# Hyderabad or Bangalore Opportunity for US Lawyer



## craine55 (Aug 9, 2013)

Hello everyone, 

I am currently a law student here in the US and will be finishing my degree in May of 2015. I have experience in criminal and tax law so far, working in the State prosecutors office while in school dealing with fraud primarily, and will be with the IRS. 

My intentions are to settle permanently in India after I finish my degree and am looking to create the necessary contacts and/or opportunities I can take over next summer to help me line up a job before I settle there. I am looking in Hyderabad or Bangalore, but would be open to other areas, depending on the opportunity. I am aware foreign lawyers cannot "practice law" in India, but law degrees provide a wide range of career ventures, so I am not particularly only looking for a position for a lawyer. 

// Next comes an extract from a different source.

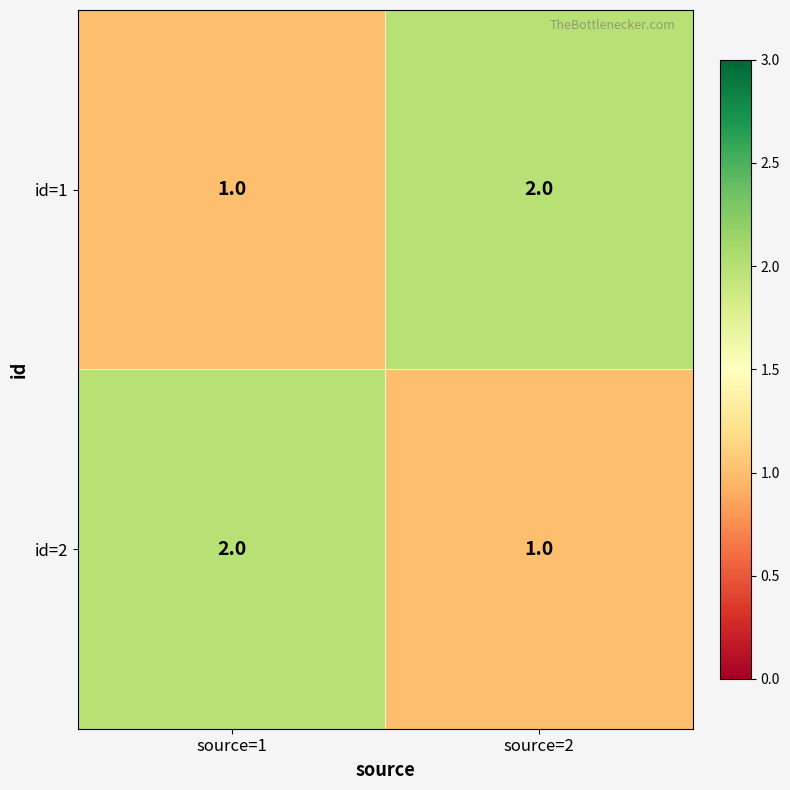

At which label is id=2 closest to 1?

source=2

I realize it will be some time before I finish up my law degree, but these days it takes some time to get a decent position anywhere and I will be able to work temporarily with a company before I come permanently over my breaks. That is my plan anyway. I will be in India in December/January coming up and will also be there next summer for a few months. If anyone has any suggestions, information, or knows of companies that hire US citizens with law degrees or in similar brackets, I would greatly appreciate the help. Please contact me directly for more details, questions, etc. 

Thank you!

Chelsea


----------



## banni (Jan 16, 2013)

I know someone


----------